ЗАДАНИЕ: Перепишите слово в слово отрывок из статьи об охоте на медведя, начиная со слов «Что уж говорить» и дальше до слов «в три раза.» включительно.

B «РОГ» № 14 была опубликована статья известного специалиста по медведю В. Филя» Не запрещать, а охранять!» Вопрос запрета охоты на бурого медведя на Камчатке меня озадачил почти сразу же. Очевидно было, что эта мера с биологической точки зрения ничем не оправдана, а аргументы сторонников закрытия не подкреплены никакими цифрами. Учет медведей на Камчатке не проводился с середины девяностых годов, да и тогда из-за заумных форм обработки материала его результаты на всякий случай даже не стали обсуждать среди специалистов-медвежатников. Тот учет подтвердил, что «медведей на Камчатке много», и среднепотолочная цифра, 12 тысяч особей, вроде как нашла свое подтверждение.
Учет медведей вообще – темна вода во облацех. В качестве примера я вкратце расскажу об опыте учета на Аляске – тем более что лично принимал в нем участие. Там методика построена на поголовном мечении медведей радиоошейниками и их повторном отлове. По сложной формуле там выясняется процент зашедших на эту территорию непомеченных медведей. Ловят медведей двумя способами: петлями Олдрича и с применением авиации. Годовой бюджет этой работы превышал триста тысяч долларов (год 1992). И даже при этой массовой работе авторы оценивали ее ошибку в 30–40 процентов от общей численности.
Что уж говорить тогда о наших «среднепотолочных» цифрах?
Ваш покорный слуга, например, считает, что численность медведей в восточных регионах России занижается как минимум в три раза.
Справедливости ради надо сказать, что попытки надавить на Россию с целью ЗАПРЕТИТЬ ОХОТУ НА МЕДВЕДЯ ВООБЩЕ регулярно предпринимаются международной «зеленой» общественностью. Аргументы приводятся вроде следующих – охота в Европе на медведя повсеместно запрещена, а Россия претендует на то, чтобы называться Европой. Так что надо соответствовать.

ПОКАЗАННЫЕ ДАННЫЕ:
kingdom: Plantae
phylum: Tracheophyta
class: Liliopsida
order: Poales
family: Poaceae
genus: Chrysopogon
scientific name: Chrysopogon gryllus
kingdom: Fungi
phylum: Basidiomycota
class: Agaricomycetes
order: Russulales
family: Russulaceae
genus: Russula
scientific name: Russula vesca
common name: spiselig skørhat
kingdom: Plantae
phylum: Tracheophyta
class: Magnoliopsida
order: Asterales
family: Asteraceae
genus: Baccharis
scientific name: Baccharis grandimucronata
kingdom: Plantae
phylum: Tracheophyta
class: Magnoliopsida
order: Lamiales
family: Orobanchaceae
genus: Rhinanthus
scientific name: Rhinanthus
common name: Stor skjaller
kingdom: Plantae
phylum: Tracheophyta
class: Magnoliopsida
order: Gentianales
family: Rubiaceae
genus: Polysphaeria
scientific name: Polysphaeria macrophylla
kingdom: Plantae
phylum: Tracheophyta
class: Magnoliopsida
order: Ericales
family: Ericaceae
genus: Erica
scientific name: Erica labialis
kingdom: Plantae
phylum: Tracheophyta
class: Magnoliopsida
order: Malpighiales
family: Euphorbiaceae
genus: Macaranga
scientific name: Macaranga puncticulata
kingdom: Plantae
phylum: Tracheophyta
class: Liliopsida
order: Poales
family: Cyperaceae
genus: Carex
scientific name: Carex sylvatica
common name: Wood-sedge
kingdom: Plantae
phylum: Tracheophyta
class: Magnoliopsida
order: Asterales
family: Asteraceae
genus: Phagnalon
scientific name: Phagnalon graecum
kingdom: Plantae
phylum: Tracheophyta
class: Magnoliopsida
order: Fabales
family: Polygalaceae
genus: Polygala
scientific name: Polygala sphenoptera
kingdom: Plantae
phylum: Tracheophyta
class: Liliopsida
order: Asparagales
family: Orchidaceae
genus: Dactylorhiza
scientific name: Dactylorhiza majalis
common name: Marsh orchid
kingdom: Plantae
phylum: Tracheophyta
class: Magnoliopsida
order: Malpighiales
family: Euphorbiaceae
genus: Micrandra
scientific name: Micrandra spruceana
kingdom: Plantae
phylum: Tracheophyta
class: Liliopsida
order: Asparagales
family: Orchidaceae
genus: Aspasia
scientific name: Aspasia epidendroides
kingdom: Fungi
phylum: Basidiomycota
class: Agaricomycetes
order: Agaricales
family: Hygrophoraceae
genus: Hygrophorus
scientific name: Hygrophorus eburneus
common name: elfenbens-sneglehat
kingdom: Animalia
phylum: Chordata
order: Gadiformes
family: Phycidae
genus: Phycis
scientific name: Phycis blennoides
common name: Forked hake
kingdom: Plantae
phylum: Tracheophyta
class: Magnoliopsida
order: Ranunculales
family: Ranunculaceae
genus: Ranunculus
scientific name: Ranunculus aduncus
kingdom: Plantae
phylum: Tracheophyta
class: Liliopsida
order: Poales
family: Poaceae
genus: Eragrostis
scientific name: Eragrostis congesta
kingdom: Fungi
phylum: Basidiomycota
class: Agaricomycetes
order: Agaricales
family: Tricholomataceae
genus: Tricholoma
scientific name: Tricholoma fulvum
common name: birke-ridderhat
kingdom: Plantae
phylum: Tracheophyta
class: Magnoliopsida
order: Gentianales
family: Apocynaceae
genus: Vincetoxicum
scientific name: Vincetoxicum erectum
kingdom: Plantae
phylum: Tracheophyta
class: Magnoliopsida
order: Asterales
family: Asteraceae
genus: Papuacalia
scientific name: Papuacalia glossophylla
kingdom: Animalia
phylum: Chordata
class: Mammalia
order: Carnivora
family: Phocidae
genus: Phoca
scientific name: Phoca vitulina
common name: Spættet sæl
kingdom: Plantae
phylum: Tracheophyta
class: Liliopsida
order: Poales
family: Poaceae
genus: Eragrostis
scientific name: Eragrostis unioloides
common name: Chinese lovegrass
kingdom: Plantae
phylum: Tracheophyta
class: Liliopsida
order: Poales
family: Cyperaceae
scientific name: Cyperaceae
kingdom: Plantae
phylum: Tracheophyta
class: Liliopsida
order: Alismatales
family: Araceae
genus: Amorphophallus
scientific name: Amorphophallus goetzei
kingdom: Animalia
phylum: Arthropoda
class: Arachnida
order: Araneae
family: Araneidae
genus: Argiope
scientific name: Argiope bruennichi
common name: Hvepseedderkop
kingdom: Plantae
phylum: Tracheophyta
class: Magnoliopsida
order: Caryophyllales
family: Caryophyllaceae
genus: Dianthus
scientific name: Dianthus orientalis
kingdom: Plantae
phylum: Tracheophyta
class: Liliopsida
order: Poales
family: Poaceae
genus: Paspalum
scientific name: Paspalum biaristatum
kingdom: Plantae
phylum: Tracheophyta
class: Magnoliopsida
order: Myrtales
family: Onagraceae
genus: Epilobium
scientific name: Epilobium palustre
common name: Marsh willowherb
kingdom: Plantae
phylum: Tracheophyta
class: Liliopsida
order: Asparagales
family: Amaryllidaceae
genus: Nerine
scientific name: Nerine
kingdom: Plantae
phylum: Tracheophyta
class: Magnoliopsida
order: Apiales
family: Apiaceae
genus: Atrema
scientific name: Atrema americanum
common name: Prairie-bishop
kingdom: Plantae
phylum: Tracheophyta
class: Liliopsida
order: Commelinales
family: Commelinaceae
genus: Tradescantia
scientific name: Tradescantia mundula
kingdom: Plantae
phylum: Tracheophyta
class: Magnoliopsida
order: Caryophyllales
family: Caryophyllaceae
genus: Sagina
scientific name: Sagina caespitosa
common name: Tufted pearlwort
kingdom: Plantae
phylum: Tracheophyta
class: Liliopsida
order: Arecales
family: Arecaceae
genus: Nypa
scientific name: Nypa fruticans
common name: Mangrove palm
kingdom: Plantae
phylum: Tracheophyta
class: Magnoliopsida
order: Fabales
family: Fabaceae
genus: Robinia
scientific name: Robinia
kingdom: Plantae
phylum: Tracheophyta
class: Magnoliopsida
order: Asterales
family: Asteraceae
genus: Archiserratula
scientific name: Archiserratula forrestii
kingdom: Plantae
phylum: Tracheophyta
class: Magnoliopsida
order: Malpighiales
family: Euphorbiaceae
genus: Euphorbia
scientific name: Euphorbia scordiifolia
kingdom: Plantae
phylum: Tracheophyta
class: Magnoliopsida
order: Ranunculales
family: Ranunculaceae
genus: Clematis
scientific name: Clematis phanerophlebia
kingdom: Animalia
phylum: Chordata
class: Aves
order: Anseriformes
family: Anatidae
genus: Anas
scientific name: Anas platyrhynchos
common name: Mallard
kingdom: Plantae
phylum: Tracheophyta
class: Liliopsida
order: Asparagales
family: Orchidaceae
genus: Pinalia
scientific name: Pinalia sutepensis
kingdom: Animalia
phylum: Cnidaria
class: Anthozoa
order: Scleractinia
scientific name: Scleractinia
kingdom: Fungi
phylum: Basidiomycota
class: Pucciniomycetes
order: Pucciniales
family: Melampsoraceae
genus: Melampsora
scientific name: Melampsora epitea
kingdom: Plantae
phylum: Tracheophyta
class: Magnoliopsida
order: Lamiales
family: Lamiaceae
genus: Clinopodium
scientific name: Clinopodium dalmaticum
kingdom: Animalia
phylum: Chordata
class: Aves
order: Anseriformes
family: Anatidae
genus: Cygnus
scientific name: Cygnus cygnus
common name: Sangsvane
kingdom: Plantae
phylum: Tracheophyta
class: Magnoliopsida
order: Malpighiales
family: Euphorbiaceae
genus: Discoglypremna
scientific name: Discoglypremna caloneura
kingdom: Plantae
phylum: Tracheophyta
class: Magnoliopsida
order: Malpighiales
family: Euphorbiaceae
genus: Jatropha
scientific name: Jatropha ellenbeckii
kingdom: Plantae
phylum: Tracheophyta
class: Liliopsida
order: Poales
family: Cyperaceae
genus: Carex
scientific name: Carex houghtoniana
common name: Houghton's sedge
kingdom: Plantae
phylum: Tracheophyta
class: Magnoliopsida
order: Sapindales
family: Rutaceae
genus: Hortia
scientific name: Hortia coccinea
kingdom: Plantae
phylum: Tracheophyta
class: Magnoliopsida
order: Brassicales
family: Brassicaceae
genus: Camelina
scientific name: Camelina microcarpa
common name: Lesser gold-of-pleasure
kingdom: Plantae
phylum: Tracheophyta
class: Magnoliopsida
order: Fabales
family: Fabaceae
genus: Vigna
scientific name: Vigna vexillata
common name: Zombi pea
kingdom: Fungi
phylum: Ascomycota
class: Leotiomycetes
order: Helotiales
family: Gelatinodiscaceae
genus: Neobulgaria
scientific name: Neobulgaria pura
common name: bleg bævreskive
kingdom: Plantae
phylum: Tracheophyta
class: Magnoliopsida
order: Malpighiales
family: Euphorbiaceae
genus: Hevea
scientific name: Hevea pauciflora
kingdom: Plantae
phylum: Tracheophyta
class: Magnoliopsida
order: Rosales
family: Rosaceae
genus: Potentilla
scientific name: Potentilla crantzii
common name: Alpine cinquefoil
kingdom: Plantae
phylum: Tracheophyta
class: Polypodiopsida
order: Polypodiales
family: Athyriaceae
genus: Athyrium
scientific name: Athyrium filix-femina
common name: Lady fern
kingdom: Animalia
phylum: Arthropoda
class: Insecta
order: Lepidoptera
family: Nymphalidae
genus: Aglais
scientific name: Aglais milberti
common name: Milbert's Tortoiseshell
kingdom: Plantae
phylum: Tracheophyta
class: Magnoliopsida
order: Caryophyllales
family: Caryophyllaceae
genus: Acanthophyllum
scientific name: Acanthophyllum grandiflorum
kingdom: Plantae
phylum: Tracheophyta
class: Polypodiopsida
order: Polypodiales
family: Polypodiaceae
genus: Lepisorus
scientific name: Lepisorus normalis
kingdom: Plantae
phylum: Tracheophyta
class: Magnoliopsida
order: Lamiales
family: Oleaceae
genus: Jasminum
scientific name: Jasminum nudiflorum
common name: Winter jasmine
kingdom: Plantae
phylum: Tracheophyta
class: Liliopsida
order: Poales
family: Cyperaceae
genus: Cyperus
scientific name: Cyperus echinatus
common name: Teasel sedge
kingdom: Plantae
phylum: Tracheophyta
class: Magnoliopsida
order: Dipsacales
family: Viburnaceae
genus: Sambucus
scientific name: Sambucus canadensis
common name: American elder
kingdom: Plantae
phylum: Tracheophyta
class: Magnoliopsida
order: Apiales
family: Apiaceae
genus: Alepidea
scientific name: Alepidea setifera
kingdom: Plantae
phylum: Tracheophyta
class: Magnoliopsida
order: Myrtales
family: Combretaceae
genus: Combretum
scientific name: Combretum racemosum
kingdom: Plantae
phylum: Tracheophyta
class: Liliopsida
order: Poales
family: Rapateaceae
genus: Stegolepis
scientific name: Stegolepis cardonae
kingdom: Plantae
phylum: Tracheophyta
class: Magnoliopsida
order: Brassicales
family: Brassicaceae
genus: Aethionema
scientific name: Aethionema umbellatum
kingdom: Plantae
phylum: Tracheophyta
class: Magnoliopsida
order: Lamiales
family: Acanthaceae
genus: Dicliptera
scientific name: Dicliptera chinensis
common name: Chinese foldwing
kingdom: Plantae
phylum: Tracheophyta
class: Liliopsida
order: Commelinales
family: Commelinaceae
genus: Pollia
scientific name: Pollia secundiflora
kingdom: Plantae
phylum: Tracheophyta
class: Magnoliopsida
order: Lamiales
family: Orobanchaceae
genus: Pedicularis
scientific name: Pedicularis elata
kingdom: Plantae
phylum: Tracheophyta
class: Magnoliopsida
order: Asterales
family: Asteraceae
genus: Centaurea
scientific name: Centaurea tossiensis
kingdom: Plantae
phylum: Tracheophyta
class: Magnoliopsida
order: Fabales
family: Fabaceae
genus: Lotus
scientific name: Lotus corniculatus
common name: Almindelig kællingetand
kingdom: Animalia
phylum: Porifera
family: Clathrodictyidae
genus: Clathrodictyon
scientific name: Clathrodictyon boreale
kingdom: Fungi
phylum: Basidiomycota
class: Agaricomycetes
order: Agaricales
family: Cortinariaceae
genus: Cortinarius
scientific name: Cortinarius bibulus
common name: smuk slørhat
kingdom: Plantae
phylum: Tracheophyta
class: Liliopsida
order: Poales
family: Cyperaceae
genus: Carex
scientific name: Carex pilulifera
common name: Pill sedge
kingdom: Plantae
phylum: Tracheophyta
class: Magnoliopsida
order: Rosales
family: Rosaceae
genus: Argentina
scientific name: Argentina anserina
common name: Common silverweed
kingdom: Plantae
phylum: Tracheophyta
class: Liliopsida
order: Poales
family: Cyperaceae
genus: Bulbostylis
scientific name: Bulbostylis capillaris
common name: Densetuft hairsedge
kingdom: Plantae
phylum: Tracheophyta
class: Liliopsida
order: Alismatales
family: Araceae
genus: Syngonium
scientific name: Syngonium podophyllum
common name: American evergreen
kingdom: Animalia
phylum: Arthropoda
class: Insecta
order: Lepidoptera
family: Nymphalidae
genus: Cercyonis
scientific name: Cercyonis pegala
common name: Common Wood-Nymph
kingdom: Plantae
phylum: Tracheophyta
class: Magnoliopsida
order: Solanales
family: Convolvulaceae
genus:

РАЗБОР РЕШЕНИЯ:
Что уж говорить тогда о наших «среднепотолочных» цифрах?
Ваш покорный слуга, например, считает, что численность медведей в восточных регионах России занижается как минимум в три раза.